Stored entries
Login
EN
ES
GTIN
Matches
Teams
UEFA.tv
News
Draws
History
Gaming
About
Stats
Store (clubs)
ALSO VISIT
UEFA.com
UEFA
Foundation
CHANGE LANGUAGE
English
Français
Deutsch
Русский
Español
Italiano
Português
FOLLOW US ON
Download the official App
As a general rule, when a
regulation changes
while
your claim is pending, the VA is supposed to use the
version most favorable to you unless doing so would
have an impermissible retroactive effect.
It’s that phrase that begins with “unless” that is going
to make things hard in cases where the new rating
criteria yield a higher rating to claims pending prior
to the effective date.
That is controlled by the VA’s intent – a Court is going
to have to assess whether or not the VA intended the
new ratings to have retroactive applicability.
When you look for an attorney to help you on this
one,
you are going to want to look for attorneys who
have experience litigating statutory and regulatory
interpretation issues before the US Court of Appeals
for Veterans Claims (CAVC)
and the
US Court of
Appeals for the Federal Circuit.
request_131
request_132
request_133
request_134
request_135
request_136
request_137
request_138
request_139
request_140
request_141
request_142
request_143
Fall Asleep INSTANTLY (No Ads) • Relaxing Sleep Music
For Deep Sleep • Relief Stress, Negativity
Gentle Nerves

WORK REQUEST =>
How many lines in the entries contain the string "have"? Give the number only.

EXERCISE RESPONSE =>
4